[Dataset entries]
+++

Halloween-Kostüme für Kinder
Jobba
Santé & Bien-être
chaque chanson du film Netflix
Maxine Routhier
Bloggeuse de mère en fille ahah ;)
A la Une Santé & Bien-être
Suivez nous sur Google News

+++

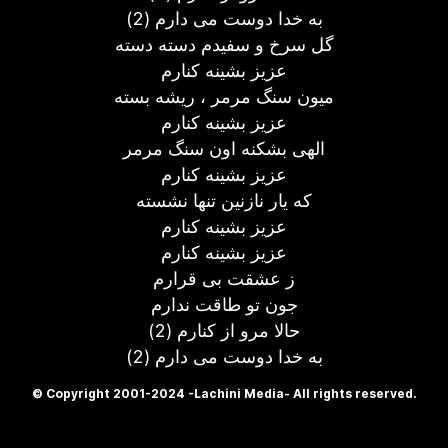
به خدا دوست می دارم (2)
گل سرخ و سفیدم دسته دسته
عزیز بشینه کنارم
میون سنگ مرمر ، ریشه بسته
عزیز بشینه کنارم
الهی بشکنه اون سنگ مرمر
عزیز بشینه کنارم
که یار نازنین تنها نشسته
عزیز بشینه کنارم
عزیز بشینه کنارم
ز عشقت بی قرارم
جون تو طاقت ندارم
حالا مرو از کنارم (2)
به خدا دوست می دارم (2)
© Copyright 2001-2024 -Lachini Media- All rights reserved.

+++

Using the data above, repeat exactly the lines that begin at the line with "گل سرخ و سفیدم دسته دسته" and end at the line with "All rights reserved.", both ends included.

* Output of the task *
گل سرخ و سفیدم دسته دسته
عزیز بشینه کنارم
میون سنگ مرمر ، ریشه بسته
عزیز بشینه کنارم
الهی بشکنه اون سنگ مرمر
عزیز بشینه کنارم
که یار نازنین تنها نشسته
عزیز بشینه کنارم
عزیز بشینه کنارم
ز عشقت بی قرارم
جون تو طاقت ندارم
حالا مرو از کنارم (2)
به خدا دوست می دارم (2)
© Copyright 2001-2024 -Lachini Media- All rights reserved.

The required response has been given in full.